[THE DATA — start]

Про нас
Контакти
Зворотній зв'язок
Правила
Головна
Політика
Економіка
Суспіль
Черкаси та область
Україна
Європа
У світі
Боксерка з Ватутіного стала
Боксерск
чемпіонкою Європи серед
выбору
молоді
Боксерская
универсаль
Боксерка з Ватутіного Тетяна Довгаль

[THE DATA — finish]
[THE DATA — start]

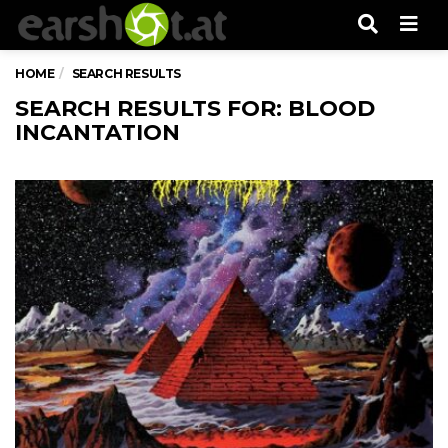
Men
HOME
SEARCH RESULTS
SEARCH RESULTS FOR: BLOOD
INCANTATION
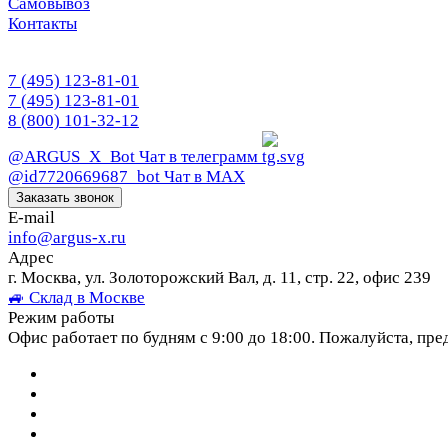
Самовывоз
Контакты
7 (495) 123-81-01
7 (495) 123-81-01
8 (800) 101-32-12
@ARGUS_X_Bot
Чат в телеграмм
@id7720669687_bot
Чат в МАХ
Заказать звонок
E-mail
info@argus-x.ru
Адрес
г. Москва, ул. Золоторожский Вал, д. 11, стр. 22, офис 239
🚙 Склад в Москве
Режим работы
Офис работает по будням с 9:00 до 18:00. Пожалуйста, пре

[THE DATA — finish]
[THE DATA — start]

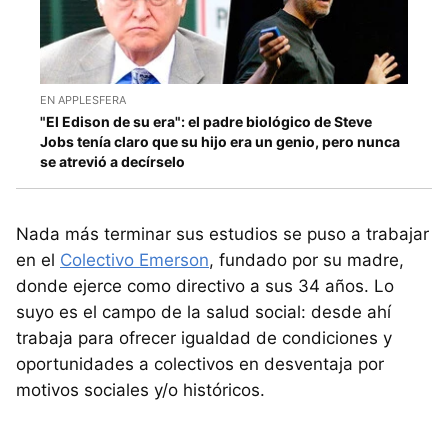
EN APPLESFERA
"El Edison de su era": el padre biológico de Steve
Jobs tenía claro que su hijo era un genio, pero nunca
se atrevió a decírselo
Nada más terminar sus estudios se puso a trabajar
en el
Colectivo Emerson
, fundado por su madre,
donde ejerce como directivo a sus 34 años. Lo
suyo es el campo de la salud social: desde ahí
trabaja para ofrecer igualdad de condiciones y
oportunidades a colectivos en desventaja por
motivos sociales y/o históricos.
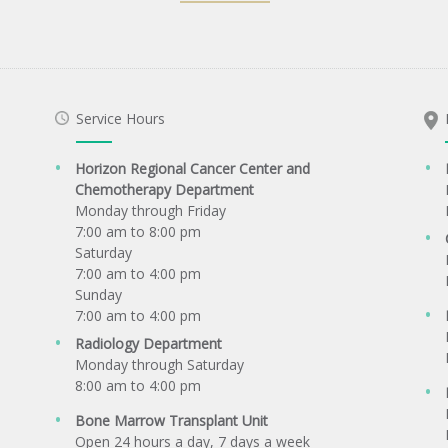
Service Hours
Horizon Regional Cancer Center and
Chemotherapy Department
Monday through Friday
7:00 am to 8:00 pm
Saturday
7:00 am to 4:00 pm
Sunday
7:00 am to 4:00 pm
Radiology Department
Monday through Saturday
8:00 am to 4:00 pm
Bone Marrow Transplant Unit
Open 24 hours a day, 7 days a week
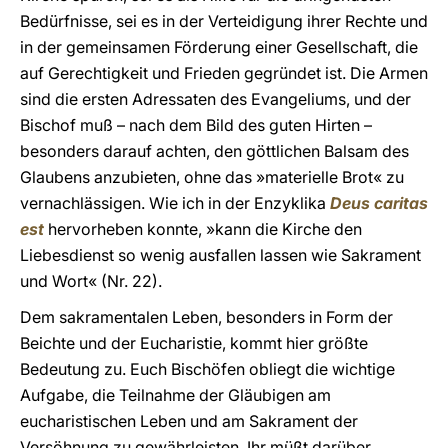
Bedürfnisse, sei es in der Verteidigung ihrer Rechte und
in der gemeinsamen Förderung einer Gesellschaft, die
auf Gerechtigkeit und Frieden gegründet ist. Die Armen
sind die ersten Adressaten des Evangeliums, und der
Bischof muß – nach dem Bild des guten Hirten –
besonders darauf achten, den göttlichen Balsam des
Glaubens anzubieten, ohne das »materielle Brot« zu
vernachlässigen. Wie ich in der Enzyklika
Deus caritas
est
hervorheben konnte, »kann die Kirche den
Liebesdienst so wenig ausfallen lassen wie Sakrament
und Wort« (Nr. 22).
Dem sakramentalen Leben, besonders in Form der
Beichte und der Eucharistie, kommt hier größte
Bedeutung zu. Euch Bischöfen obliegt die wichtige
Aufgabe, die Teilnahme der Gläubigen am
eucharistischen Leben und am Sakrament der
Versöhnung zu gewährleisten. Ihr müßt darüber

[THE DATA — finish]

Would you please repeat exactly the lines above, starting at the line with "die Kirche den" and stopping at the line with "Aufgabe, die Teilnahme der Gläubigen am", both included?

## EXERCISE RESULT
hervorheben konnte, »kann die Kirche den
Liebesdienst so wenig ausfallen lassen wie Sakrament
und Wort« (Nr. 22).
Dem sakramentalen Leben, besonders in Form der
Beichte und der Eucharistie, kommt hier größte
Bedeutung zu. Euch Bischöfen obliegt die wichtige
Aufgabe, die Teilnahme der Gläubigen am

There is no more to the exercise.